# EXERCISE GOAL
The response should contain all of the records, copied exactly, and none of the images.

(Collected data entries)

* * * * *

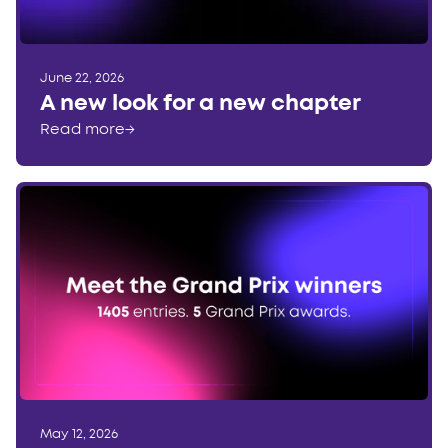
June 22, 2026
A new look for a new chapter
Read more
→
May 12, 2026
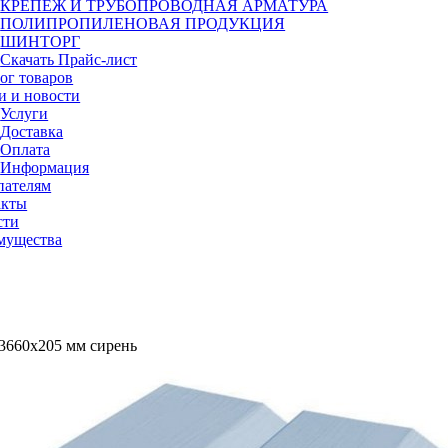
КРЕПЕЖ И ТРУБОПРОВОДНАЯ АРМАТУРА
ПОЛИПРОПИЛЕНОВАЯ ПРОДУКЦИЯ
ШИНТОРГ
Скачать Прайс-лист
ог товаров
и и новости
Услуги
Доставка
Оплата
Информация
пателям
акты
сти
мущества
 3660х205 мм сирень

* * * * *

# SOLUTION FOR THIS EXERCISE
June 22, 2026
A new look for a new chapter
Read more
→
May 12, 2026
КРЕПЕЖ И ТРУБОПРОВОДНАЯ АРМАТУРА
ПОЛИПРОПИЛЕНОВАЯ ПРОДУКЦИЯ
ШИНТОРГ
Скачать Прайс-лист
ог товаров
и и новости
Услуги
Доставка
Оплата
Информация
пателям
акты
сти
мущества
 3660х205 мм сирень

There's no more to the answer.